Is there anything more shameful than a fervent pride in the square acreage of land where you happened to be born? Civic pride leads to state pride leads to nationalism. To be a townie is anathema to the type of people in my socio-economic class. It means uneducated with no sense of curiosity about the world, and being generally suspicious of outsiders. Think about the people you know from your own home towns who draw deepest from the well of hometown pride for their sense of self -- small-minded losers, right?
So what's the difference between Buy Local campaigns and jingoism? Why should I be in favor of supporting businesses who produce in Massachusetts, but then scoff at an older generation who looks with xenophobic scorn at products, and people for that matter, from other countries? OK, you might say, it's a pretty big matter of geographic scale, but where exactly do we draw the line then? How many geographical square miles am I actually allowed to "support" here before I start becoming an "America love it or leave it" type?

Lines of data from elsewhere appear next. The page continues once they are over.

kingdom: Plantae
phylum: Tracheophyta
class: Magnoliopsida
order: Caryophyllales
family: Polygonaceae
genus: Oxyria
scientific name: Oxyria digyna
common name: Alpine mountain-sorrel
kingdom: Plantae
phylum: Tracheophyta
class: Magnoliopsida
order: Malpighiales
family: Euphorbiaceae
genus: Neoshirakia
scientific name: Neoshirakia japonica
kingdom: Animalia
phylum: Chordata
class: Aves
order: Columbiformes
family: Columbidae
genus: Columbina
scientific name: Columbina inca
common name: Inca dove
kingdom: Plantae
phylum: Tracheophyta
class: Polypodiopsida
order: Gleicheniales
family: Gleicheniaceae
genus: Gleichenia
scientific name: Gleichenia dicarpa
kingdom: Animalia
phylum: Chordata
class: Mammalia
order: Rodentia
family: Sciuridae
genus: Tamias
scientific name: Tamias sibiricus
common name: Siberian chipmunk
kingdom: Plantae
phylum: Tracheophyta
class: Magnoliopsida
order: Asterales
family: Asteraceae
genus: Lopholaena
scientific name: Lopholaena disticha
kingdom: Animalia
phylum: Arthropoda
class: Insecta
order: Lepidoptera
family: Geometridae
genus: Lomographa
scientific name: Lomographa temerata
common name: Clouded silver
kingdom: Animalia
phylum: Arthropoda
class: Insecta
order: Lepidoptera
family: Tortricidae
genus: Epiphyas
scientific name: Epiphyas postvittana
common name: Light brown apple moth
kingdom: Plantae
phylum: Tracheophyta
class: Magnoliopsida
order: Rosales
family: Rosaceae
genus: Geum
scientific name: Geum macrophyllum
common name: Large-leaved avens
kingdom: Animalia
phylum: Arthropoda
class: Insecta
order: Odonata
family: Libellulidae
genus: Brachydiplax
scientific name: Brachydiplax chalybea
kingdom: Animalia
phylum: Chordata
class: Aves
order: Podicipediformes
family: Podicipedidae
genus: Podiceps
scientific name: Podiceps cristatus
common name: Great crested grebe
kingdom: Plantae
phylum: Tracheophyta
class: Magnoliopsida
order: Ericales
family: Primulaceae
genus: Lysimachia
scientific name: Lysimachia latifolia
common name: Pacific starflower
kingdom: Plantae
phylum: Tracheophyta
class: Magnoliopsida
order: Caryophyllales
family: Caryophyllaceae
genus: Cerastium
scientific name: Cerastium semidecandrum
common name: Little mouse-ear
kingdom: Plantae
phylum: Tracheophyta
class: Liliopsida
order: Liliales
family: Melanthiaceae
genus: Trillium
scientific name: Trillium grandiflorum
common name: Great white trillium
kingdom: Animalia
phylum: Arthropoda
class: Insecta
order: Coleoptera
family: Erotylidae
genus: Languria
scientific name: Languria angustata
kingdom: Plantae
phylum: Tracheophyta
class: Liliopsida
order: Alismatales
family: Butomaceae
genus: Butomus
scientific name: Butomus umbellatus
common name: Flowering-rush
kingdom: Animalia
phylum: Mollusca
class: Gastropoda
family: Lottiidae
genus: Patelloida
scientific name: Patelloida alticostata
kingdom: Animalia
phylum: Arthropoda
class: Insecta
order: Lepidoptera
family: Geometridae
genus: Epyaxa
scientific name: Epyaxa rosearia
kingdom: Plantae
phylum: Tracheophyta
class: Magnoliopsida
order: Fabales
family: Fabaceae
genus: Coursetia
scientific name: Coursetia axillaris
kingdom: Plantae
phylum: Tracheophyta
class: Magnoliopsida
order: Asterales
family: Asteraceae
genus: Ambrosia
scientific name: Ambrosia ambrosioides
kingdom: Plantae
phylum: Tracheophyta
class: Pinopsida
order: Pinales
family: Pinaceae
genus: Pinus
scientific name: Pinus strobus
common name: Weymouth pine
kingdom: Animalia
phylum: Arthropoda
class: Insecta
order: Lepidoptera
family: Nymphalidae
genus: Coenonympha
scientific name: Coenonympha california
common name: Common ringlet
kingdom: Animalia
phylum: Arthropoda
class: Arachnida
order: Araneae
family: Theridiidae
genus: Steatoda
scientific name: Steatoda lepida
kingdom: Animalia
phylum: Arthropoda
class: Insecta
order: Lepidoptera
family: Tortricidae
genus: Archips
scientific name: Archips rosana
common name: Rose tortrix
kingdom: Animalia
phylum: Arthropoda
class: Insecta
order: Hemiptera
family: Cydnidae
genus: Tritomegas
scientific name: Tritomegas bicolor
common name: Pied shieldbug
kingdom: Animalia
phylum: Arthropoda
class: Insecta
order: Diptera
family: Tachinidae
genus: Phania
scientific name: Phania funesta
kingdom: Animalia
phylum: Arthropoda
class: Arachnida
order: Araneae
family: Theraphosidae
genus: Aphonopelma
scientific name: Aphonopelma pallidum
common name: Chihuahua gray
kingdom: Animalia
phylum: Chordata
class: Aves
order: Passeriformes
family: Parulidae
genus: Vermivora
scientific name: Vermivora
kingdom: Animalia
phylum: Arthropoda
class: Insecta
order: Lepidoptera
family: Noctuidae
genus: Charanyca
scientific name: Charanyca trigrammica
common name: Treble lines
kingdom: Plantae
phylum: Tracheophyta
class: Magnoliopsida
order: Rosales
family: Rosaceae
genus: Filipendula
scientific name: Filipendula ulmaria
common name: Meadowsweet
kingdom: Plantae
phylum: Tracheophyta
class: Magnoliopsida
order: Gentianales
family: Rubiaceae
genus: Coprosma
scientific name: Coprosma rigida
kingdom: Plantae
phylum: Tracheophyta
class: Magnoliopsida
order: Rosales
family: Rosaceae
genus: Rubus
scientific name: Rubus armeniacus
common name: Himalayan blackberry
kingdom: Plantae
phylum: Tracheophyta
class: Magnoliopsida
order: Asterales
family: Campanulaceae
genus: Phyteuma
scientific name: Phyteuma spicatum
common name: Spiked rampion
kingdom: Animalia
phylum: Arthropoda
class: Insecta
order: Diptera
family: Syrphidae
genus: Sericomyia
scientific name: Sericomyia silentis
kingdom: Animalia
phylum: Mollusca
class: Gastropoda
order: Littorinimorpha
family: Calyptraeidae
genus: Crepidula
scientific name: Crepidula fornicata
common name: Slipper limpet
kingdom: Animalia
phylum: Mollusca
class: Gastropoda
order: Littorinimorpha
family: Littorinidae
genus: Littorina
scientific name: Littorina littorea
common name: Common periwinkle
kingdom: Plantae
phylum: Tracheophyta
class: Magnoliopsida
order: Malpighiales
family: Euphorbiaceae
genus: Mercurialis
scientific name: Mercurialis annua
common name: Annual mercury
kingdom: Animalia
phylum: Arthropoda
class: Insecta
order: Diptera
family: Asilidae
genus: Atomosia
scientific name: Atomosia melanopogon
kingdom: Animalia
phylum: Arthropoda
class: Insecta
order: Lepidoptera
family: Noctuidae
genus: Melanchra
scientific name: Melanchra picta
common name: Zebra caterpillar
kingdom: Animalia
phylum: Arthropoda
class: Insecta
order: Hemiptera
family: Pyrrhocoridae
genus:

And isn't this refocus on the local community something very akin to what conservatives are talking about when they say they want America to "go back to how it used to be"? How about the traditional conservative tent pole of "states rights," where does that come in here? Think of the type of Uncle Sam-iconography often used to argue for Buy Local campaigns. Does buying local actually make me a Republican now? Uh oh.
It's all part of a disconnect between the politics of stridently pro-labor liberals like myself and our distaste for actual, you know, working people. For liberals and young people, supporting local businesses is often couched in a sort of proletariat irony -- Defend Allston, or Keep Austin Weird T-shirts and the like -- it's playacting at a simulacrum of nostalgia misremembered from our youth. When we say we want to have a bounty of local businesses to choose from in the places we live, it's because we treat our environment like a curated museum of funky consumer options that lend credence to our highly-tailored personal brands. Frequenting your locally-sourced, farm-to-table vegan coffee shop is as much an effort in identity politics as it is politics as such. When the working class talk about keeping their communities from changing it's because they want a place to actually work. Also because they're so often racist, but that's a whole other thing.
That's where the attendant conservative hypocrisy comes into the equation. The disconnect between the working class Republican voter has been well-documented, continually voting against their own economic interests, and regarding any effort to keep corporate influence in check as "socialism," but this is an area on which both progressives and the blue collar classes have a very specific common goal, it's just one that we aren't able to find common ground on because of the framing of the argument. For both sides keeping money and businesses locally is a shared good, but as in so many other overlapping, yet somehow conflicting arguments, we won't admit that we actually agree unless the path to getting there has been tailored to our own sense of self. Perhaps that's because we're all such staunch supporters of the hyper-locally-based factory of the most abundant product in existence: our own individual pride.